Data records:

--------------------------------

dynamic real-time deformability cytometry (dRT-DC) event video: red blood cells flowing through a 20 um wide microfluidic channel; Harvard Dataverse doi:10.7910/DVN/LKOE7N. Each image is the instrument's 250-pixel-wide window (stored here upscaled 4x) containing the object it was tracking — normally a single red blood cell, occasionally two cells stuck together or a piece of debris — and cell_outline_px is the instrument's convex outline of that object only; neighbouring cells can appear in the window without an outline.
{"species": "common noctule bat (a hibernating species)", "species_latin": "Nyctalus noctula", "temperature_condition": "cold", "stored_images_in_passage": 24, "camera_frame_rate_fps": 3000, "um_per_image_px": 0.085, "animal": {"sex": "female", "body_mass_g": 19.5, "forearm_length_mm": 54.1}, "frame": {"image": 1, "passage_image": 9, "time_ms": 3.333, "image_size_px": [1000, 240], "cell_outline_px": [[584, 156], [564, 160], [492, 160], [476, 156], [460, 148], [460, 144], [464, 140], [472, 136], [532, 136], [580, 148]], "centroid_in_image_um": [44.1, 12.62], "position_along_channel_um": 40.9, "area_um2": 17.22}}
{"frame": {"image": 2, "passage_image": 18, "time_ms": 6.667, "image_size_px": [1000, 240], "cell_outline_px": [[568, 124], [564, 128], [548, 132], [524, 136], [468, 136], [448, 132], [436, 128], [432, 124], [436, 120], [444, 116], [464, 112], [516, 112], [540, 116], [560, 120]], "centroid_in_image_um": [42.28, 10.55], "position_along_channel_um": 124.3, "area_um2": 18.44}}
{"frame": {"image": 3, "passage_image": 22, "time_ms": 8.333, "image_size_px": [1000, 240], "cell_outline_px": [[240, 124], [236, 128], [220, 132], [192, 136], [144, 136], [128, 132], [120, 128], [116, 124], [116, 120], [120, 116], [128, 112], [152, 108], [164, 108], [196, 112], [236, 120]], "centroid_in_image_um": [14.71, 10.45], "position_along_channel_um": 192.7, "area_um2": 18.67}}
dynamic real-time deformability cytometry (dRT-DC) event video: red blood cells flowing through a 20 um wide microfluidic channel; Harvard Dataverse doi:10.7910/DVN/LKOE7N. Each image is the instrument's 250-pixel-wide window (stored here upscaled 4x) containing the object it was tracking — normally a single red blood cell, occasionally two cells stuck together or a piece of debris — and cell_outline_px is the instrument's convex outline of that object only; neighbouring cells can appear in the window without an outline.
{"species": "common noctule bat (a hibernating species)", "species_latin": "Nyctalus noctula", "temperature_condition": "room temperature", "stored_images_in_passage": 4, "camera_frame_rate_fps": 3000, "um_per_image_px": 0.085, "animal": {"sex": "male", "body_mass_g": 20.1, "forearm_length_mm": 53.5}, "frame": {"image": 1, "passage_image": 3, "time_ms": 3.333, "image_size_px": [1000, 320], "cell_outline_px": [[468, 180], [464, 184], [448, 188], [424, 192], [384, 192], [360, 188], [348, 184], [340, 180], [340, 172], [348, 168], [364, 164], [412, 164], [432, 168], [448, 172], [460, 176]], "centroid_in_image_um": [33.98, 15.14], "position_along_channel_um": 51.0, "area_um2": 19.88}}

--------------------------------

EXERCISE REQUIREMENTS:
Repeat the data precisely, line by line.

ANSWER TO THE EXERCISE:
dynamic real-time deformability cytometry (dRT-DC) event video: red blood cells flowing through a 20 um wide microfluidic channel; Harvard Dataverse doi:10.7910/DVN/LKOE7N. Each image is the instrument's 250-pixel-wide window (stored here upscaled 4x) containing the object it was tracking — normally a single red blood cell, occasionally two cells stuck together or a piece of debris — and cell_outline_px is the instrument's convex outline of that object only; neighbouring cells can appear in the window without an outline.
{"species": "common noctule bat (a hibernating species)", "species_latin": "Nyctalus noctula", "temperature_condition": "cold", "stored_images_in_passage": 24, "camera_frame_rate_fps": 3000, "um_per_image_px": 0.085, "animal": {"sex": "female", "body_mass_g": 19.5, "forearm_length_mm": 54.1}, "frame": {"image": 1, "passage_image": 9, "time_ms": 3.333, "image_size_px": [1000, 240], "cell_outline_px": [[584, 156], [564, 160], [492, 160], [476, 156], [460, 148], [460, 144], [464, 140], [472, 136], [532, 136], [580, 148]], "centroid_in_image_um": [44.1, 12.62], "position_along_channel_um": 40.9, "area_um2": 17.22}}
{"frame": {"image": 2, "passage_image": 18, "time_ms": 6.667, "image_size_px": [1000, 240], "cell_outline_px": [[568, 124], [564, 128], [548, 132], [524, 136], [468, 136], [448, 132], [436, 128], [432, 124], [436, 120], [444, 116], [464, 112], [516, 112], [540, 116], [560, 120]], "centroid_in_image_um": [42.28, 10.55], "position_along_channel_um": 124.3, "area_um2": 18.44}}
{"frame": {"image": 3, "passage_image": 22, "time_ms": 8.333, "image_size_px": [1000, 240], "cell_outline_px": [[240, 124], [236, 128], [220, 132], [192, 136], [144, 136], [128, 132], [120, 128], [116, 124], [116, 120], [120, 116], [128, 112], [152, 108], [164, 108], [196, 112], [236, 120]], "centroid_in_image_um": [14.71, 10.45], "position_along_channel_um": 192.7, "area_um2": 18.67}}
dynamic real-time deformability cytometry (dRT-DC) event video: red blood cells flowing through a 20 um wide microfluidic channel; Harvard Dataverse doi:10.7910/DVN/LKOE7N. Each image is the instrument's 250-pixel-wide window (stored here upscaled 4x) containing the object it was tracking — normally a single red blood cell, occasionally two cells stuck together or a piece of debris — and cell_outline_px is the instrument's convex outline of that object only; neighbouring cells can appear in the window without an outline.
{"species": "common noctule bat (a hibernating species)", "species_latin": "Nyctalus noctula", "temperature_condition": "room temperature", "stored_images_in_passage": 4, "camera_frame_rate_fps": 3000, "um_per_image_px": 0.085, "animal": {"sex": "male", "body_mass_g": 20.1, "forearm_length_mm": 53.5}, "frame": {"image": 1, "passage_image": 3, "time_ms": 3.333, "image_size_px": [1000, 320], "cell_outline_px": [[468, 180], [464, 184], [448, 188], [424, 192], [384, 192], [360, 188], [348, 184], [340, 180], [340, 172], [348, 168], [364, 164], [412, 164], [432, 168], [448, 172], [460, 176]], "centroid_in_image_um": [33.98, 15.14], "position_along_channel_um": 51.0, "area_um2": 19.88}}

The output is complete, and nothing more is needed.